* _TO-DO ITEM_
The lines from the top of the data down to the line with "text_box [1071, 914, 1122, 1015]" should be repeated exactly, both ends included.
GIVEN RECORDS: Begin
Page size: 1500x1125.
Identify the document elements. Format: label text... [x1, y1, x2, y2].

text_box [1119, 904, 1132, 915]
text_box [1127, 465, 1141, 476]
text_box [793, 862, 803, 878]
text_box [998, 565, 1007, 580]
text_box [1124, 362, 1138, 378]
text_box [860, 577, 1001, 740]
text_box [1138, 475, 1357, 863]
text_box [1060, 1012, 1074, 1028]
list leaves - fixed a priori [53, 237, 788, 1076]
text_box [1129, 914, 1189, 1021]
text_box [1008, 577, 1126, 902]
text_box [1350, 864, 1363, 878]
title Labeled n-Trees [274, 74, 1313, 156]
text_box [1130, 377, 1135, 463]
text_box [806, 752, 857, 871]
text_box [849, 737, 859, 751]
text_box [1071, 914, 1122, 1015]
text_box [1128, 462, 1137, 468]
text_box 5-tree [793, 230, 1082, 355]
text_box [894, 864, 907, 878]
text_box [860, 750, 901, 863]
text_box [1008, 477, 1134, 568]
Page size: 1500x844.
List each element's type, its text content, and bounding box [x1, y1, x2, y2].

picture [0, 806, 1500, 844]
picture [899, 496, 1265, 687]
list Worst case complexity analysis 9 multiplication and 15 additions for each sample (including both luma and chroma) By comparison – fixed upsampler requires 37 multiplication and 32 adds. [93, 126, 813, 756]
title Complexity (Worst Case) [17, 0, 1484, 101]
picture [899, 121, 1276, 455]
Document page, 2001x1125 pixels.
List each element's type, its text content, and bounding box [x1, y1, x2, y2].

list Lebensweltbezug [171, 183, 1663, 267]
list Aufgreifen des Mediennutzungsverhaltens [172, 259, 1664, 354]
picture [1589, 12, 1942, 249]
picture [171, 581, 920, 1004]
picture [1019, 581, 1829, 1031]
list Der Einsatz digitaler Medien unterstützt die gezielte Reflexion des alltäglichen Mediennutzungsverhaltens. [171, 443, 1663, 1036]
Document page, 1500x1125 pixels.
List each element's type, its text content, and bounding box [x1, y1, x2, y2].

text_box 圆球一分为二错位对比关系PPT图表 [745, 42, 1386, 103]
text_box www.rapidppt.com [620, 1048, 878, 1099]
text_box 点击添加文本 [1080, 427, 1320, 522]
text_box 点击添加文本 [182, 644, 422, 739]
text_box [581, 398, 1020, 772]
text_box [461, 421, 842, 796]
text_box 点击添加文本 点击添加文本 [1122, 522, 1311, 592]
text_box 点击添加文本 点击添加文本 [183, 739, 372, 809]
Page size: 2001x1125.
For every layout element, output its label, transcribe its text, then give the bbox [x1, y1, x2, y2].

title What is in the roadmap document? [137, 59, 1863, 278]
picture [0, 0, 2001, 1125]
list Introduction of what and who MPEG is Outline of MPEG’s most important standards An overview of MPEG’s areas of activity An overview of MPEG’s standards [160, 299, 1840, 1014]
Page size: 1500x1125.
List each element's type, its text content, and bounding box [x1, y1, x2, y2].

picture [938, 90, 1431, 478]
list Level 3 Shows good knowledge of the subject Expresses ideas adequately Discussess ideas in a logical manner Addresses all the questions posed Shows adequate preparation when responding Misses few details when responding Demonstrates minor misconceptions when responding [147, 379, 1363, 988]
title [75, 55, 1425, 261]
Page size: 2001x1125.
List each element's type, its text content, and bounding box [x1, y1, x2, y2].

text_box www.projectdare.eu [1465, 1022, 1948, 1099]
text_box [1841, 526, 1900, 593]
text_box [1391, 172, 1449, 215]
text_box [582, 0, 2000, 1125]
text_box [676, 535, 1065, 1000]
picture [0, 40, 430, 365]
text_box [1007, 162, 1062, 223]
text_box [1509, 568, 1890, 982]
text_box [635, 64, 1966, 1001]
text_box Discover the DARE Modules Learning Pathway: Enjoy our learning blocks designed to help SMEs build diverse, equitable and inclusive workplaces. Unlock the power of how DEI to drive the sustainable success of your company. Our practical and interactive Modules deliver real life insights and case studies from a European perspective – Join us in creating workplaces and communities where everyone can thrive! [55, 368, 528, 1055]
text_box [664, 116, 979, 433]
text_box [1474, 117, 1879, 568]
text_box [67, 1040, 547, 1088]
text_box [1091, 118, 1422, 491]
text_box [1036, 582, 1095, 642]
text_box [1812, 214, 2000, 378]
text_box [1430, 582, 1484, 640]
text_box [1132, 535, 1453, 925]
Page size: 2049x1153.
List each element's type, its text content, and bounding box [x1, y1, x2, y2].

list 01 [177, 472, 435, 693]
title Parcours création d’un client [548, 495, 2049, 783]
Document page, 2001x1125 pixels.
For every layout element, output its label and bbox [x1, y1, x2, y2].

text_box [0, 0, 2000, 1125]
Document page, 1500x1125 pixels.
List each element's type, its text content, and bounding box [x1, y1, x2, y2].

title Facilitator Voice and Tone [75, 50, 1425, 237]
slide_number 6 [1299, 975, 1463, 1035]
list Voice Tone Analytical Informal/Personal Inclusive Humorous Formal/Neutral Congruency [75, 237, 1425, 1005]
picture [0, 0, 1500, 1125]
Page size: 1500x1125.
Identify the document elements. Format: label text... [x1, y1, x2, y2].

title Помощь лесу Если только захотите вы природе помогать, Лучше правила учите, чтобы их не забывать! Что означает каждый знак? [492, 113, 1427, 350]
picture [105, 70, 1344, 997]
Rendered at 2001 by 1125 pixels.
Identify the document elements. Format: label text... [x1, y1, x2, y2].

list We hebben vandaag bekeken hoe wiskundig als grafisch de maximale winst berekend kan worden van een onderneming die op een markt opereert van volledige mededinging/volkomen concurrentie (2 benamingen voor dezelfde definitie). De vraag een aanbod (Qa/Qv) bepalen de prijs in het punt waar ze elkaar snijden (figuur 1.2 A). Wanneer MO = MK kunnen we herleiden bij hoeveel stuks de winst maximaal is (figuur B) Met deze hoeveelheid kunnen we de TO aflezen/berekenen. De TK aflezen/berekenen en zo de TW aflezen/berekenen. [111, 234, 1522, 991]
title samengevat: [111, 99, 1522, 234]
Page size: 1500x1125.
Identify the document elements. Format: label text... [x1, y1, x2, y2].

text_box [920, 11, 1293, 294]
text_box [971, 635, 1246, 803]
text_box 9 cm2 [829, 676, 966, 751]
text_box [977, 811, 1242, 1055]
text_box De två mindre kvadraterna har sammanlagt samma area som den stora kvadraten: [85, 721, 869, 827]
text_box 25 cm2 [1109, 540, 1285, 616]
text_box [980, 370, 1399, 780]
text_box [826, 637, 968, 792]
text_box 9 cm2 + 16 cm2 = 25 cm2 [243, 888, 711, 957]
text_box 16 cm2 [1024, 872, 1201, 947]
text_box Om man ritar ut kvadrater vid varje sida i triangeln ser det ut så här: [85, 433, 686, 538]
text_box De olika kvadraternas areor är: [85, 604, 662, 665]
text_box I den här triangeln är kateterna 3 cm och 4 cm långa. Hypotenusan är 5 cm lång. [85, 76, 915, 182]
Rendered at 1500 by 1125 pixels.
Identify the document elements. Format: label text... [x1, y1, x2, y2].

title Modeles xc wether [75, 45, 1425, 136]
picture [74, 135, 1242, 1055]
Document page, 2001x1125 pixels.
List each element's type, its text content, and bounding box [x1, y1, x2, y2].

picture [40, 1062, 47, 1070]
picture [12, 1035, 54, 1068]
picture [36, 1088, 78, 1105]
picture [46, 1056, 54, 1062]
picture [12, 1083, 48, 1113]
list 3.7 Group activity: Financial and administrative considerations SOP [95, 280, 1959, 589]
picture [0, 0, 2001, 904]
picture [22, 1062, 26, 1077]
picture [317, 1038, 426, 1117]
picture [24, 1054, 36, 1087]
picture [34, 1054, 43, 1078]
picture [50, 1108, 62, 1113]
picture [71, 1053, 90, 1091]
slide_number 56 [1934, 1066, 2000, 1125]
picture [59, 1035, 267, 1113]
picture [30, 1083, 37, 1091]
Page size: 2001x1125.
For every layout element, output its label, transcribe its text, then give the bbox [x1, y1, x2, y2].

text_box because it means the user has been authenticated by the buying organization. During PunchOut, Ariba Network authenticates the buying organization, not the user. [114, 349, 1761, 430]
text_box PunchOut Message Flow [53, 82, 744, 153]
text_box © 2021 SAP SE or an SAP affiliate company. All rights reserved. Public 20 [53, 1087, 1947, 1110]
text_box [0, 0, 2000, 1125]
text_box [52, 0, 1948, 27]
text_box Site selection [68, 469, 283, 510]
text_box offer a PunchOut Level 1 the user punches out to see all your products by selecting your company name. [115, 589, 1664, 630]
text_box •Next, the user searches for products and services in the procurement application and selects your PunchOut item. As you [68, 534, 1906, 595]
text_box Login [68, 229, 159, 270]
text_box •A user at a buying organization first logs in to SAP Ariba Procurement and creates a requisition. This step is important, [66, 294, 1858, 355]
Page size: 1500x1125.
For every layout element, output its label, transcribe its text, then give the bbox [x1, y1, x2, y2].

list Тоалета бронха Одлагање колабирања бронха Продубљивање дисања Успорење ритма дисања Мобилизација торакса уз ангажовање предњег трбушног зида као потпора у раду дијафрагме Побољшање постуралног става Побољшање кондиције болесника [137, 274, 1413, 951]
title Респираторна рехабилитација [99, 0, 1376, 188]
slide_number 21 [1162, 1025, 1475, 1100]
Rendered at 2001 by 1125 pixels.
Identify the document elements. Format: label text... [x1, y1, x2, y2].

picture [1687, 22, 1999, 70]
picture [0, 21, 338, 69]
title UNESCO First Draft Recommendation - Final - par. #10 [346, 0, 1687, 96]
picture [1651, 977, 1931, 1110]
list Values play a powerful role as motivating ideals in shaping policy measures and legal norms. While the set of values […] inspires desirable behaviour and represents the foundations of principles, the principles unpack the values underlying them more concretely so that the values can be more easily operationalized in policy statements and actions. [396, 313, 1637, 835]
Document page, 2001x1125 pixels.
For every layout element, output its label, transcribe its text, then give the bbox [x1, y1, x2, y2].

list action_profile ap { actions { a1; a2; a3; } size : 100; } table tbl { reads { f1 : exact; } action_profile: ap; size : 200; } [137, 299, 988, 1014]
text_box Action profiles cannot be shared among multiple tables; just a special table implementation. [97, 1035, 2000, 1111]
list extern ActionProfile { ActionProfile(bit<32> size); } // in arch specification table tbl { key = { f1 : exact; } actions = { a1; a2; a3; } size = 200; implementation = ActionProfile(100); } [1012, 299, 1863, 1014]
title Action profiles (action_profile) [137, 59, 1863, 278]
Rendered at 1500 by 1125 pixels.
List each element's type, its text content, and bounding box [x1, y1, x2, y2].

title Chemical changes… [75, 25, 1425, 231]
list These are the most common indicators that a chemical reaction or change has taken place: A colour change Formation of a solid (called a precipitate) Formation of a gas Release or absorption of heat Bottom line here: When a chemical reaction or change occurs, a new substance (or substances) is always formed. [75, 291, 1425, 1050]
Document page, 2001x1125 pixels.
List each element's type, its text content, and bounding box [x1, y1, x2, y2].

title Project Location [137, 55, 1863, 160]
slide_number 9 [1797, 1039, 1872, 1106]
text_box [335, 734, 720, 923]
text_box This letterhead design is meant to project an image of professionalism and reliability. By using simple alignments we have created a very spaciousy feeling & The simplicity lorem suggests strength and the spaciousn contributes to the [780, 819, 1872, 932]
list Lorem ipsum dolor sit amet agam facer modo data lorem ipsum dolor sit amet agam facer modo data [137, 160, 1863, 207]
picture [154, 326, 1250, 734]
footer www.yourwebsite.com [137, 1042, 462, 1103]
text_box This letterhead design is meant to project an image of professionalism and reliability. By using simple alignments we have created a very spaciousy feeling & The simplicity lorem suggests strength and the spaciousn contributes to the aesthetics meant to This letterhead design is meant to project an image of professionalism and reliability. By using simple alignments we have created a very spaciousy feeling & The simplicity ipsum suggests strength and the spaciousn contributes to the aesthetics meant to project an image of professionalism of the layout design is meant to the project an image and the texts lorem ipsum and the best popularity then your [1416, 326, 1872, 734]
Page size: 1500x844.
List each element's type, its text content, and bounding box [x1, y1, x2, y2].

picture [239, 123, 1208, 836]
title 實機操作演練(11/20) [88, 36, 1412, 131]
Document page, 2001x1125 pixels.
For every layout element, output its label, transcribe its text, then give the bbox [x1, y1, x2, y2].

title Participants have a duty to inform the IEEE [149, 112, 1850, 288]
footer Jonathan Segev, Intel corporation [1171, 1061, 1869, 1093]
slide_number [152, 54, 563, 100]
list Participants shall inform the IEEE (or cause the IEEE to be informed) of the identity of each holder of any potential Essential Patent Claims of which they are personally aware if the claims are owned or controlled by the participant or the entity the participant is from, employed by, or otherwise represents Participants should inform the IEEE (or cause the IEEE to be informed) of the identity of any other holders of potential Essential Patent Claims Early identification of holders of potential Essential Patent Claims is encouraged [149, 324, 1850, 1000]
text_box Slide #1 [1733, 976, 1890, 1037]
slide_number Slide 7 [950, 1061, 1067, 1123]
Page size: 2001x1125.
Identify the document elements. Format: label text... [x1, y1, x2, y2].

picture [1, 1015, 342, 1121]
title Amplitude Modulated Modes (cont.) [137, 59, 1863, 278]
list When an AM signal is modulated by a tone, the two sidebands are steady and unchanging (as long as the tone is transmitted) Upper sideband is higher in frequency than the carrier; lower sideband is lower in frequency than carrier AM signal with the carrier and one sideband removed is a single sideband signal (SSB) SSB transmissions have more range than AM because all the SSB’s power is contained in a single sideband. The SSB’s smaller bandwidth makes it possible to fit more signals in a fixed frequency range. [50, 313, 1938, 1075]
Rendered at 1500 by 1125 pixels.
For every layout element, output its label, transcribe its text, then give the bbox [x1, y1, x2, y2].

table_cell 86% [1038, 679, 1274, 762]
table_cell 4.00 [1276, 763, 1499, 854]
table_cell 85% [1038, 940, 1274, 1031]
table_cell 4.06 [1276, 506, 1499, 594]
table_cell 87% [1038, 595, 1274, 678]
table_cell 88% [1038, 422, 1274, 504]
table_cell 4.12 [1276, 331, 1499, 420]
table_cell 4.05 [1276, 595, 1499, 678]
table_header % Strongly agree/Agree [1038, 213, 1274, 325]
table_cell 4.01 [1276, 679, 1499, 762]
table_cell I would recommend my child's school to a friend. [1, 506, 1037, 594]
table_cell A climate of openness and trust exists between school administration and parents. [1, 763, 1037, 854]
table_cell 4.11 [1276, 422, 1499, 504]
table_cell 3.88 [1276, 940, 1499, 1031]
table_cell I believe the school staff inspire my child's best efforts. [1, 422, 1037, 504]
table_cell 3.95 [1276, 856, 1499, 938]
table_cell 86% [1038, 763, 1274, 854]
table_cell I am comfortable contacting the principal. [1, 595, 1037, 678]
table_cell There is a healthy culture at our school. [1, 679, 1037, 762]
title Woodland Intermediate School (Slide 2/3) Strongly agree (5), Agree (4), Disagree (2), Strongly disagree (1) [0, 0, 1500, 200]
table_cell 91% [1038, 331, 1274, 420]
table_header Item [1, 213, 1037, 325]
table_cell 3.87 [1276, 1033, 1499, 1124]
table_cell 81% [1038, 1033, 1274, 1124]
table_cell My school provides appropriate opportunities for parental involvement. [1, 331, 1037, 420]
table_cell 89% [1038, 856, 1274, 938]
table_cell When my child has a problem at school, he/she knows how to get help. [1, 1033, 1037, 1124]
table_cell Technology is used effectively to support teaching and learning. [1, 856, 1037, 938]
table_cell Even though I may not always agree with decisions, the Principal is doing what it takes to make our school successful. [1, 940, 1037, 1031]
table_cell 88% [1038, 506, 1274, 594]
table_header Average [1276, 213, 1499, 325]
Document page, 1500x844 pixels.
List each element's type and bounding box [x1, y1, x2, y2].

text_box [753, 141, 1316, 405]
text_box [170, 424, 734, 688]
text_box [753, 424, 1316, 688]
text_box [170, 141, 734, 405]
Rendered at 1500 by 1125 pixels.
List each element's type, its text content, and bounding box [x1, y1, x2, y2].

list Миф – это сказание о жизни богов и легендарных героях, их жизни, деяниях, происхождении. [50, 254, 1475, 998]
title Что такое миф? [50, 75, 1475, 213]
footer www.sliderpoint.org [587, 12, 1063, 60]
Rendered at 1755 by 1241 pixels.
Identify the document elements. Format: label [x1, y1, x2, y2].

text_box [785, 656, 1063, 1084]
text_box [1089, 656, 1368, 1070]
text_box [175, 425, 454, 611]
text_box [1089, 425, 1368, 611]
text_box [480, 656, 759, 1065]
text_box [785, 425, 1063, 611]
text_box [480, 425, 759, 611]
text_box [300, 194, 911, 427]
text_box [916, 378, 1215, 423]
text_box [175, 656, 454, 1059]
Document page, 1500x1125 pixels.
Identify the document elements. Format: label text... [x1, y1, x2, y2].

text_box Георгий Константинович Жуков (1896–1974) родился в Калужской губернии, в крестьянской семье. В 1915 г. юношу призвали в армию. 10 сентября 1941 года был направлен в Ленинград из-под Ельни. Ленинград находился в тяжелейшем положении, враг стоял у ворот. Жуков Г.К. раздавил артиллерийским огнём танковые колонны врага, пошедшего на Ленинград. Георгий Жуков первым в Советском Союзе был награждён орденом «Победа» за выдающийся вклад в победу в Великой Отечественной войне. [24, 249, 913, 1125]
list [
GIVEN RECORDS: End
* _RESULT OF THIS TASK_
Page size: 1500x1125.
Identify the document elements. Format: label text... [x1, y1, x2, y2].

text_box [1119, 904, 1132, 915]
text_box [1127, 465, 1141, 476]
text_box [793, 862, 803, 878]
text_box [998, 565, 1007, 580]
text_box [1124, 362, 1138, 378]
text_box [860, 577, 1001, 740]
text_box [1138, 475, 1357, 863]
text_box [1060, 1012, 1074, 1028]
list leaves - fixed a priori [53, 237, 788, 1076]
text_box [1129, 914, 1189, 1021]
text_box [1008, 577, 1126, 902]
text_box [1350, 864, 1363, 878]
title Labeled n-Trees [274, 74, 1313, 156]
text_box [1130, 377, 1135, 463]
text_box [806, 752, 857, 871]
text_box [849, 737, 859, 751]
text_box [1071, 914, 1122, 1015]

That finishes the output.